Make an exact copy of the lines from the one holding "liknande enheter. Eller" through the last line of the material, and output nothing else.

EXTRACTED ENTRIES:

______________________________

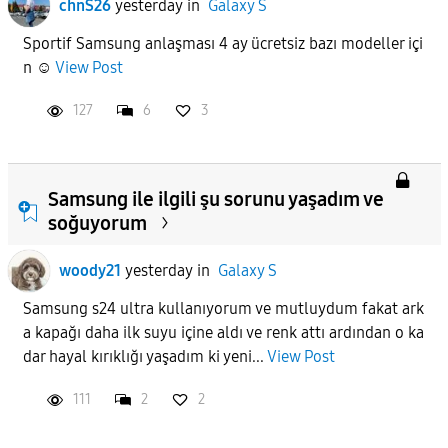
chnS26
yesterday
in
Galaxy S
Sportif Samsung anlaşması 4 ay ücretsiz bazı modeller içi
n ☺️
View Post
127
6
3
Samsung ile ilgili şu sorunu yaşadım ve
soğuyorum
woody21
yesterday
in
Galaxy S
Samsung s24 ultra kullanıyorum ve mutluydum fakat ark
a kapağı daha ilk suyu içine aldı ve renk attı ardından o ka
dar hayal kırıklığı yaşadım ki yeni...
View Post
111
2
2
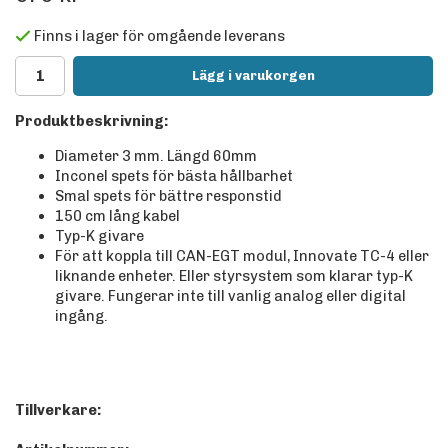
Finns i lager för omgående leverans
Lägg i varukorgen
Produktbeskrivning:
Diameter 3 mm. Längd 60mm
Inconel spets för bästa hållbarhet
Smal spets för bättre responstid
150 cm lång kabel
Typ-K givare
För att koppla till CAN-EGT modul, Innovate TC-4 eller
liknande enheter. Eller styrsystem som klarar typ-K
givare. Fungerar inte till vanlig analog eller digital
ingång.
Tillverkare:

______________________________

OUTPUT FOR THIS EXERCISE:
liknande enheter. Eller styrsystem som klarar typ-K
givare. Fungerar inte till vanlig analog eller digital
ingång.
Tillverkare:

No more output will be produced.